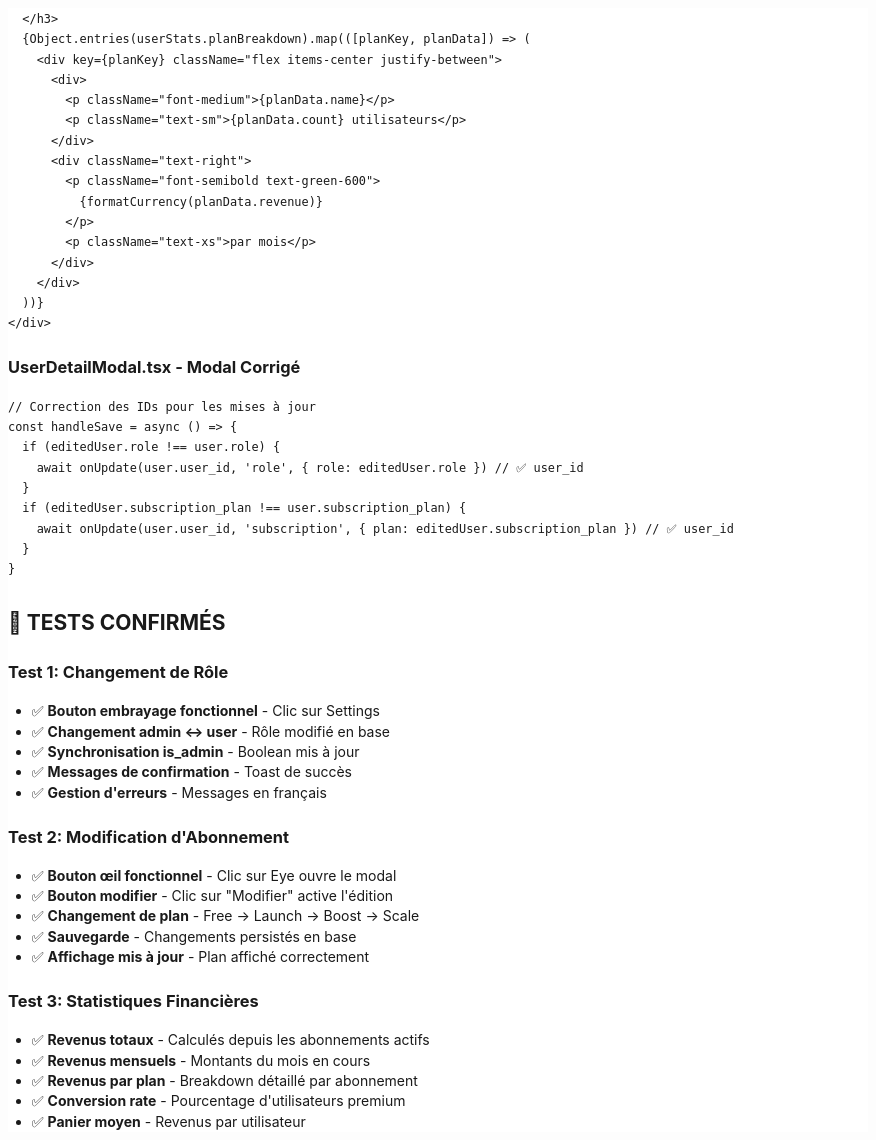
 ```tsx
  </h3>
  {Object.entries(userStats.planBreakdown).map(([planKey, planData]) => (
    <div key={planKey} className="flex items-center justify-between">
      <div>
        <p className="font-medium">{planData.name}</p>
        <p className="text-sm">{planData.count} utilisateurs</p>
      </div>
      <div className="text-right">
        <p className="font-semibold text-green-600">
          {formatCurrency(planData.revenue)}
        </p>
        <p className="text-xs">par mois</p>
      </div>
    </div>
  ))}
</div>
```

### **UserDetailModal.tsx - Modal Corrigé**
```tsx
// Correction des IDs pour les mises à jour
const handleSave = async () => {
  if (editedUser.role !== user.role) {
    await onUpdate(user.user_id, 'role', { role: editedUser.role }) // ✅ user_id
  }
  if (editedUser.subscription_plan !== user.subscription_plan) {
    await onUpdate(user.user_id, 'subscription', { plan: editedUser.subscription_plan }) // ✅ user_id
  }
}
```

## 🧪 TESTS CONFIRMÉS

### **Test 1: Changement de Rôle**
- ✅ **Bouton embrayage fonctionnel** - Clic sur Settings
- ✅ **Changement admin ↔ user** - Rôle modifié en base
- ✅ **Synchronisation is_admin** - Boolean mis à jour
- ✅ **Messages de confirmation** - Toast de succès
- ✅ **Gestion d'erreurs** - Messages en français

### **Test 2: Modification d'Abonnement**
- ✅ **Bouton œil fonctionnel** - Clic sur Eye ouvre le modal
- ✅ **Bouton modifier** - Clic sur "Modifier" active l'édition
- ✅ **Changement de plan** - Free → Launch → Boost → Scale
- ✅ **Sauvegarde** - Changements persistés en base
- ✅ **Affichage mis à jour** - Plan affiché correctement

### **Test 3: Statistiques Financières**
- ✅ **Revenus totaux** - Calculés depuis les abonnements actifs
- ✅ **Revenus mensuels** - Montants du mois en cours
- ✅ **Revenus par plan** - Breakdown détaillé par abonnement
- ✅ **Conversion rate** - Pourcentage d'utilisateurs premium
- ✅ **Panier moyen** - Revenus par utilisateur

---*---

How many lines of the listing hold the string "planKey"? Give the number alone.

◆ **Answer to this problem**: 2